Cairo

Cairo

Cairo is the capital of the Arab Republic of Egypt. The city is divided into two areas: to the east the oldest part, to the west a whole new city made of modern buildings.

The main things to see besides the Giza area are: the Islamic Quarter, the Muhammad Ali Mosque and the Egyptian Museum.

Islamic Cairo is the ancient medieval city center, and its roots can be traced back to the sixth century, when Egypt was conquered by the Arabs. 

Its ancient streets are dotted with historic buildings and monuments of great interest, and large mosques alternate with beautiful marble fountains, testifying to the great cultural importance of the city.

The Mosque of Muhammad Ali was built where the ancient royal palace of the Mamluks once stood, and work on its construction began in 1830 until 1848.

Due to the precariousness and incompetence that characterized its rise, already in 1899 it began to show the first signs of structural failure, so that a consolidation work was necessary only partially.

The Egyptian Museum in Cairo is the largest museum in the world related to the ancient Egyptian civilization, boasting the most impressive collection of archaeological finds.

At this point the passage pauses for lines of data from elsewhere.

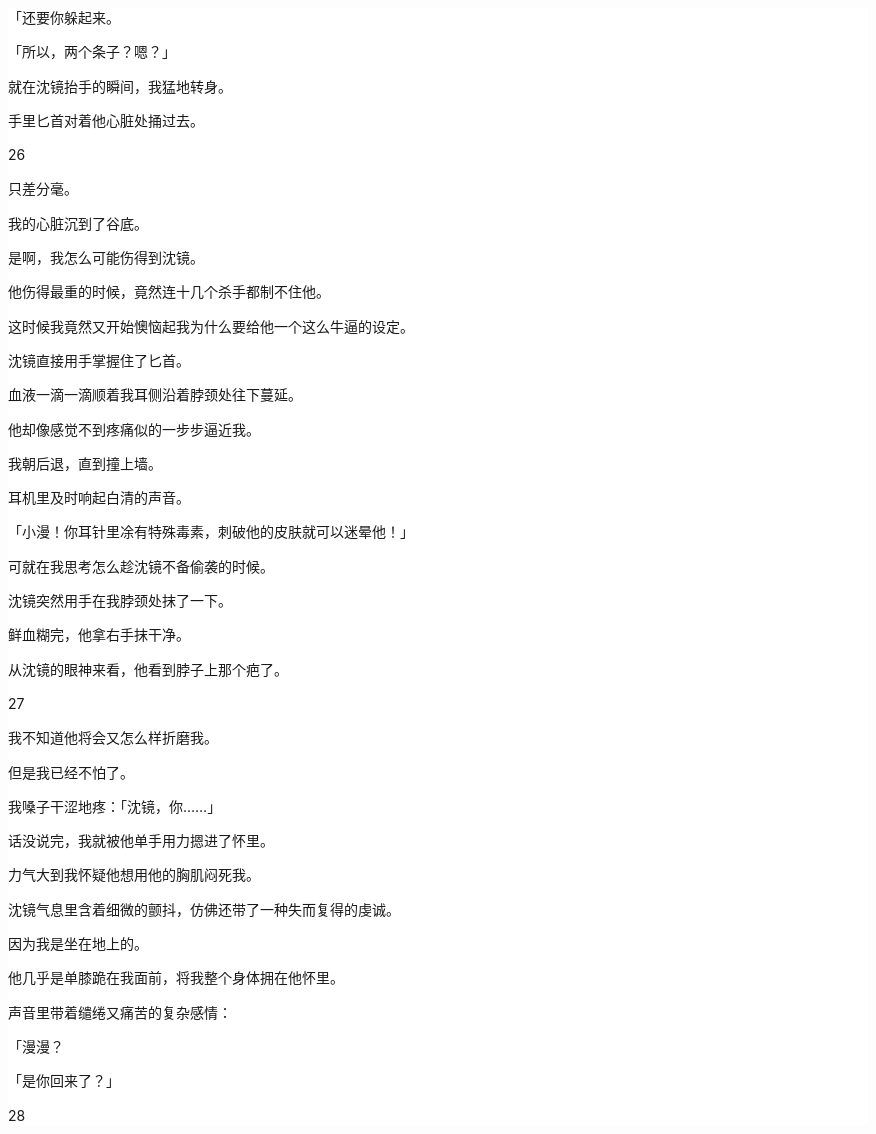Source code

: 「还要你躲起来。

「所以，两个条子？嗯？」

就在沈镜抬手的瞬间，我猛地转身。

手里匕首对着他心脏处捅过去。

26

只差分毫。

我的心脏沉到了谷底。

是啊，我怎么可能伤得到沈镜。

他伤得最重的时候，竟然连十几个杀手都制不住他。

这时候我竟然又开始懊恼起我为什么要给他一个这么牛逼的设定。

沈镜直接用手掌握住了匕首。

血液一滴一滴顺着我耳侧沿着脖颈处往下蔓延。

他却像感觉不到疼痛似的一步步逼近我。

我朝后退，直到撞上墙。

耳机里及时响起白清的声音。

「小漫！你耳针里凃有特殊毒素，刺破他的皮肤就可以迷晕他！」

可就在我思考怎么趁沈镜不备偷袭的时候。

沈镜突然用手在我脖颈处抹了一下。

鲜血糊完，他拿右手抹干净。

从沈镜的眼神来看，他看到脖子上那个疤了。

27

我不知道他将会又怎么样折磨我。

但是我已经不怕了。

我嗓子干涩地疼：「沈镜，你……」

话没说完，我就被他单手用力摁进了怀里。

力气大到我怀疑他想用他的胸肌闷死我。

沈镜气息里含着细微的颤抖，仿佛还带了一种失而复得的虔诚。

因为我是坐在地上的。

他几乎是单膝跪在我面前，将我整个身体拥在他怀里。

声音里带着缱绻又痛苦的复杂感情：

「漫漫？

「是你回来了？」

28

There are about 136,000 works on display inside and hundreds of thousands of other finds are kept inside its huge warehouses. The structure intended to house the collection of the Egyptian Museum was built in 1835, and the collections of Auguste Mariette were exhibited there. The structure, however, proved too small to contain the ever-increasing amount of finds that flowed into it, and a flood caused by the overflow of the Nile in 1878 led to the move inside the Palace of Isma’il Pasha.  However, this arrangement was only temporary, since even this palace did not prove to be sufficiently capacious to fulfill the task entrusted to it. The inauguration of the new headquarters of the Egyptian Museum took place in 1902. 

During the riots of 2011 the museum was looted by the population in revolt, and during the tragic events that followed, many collections were temporarily dispersed; most of them were however found and returned to the museum, thanks to the work of the Egyptian authorities and international organizations.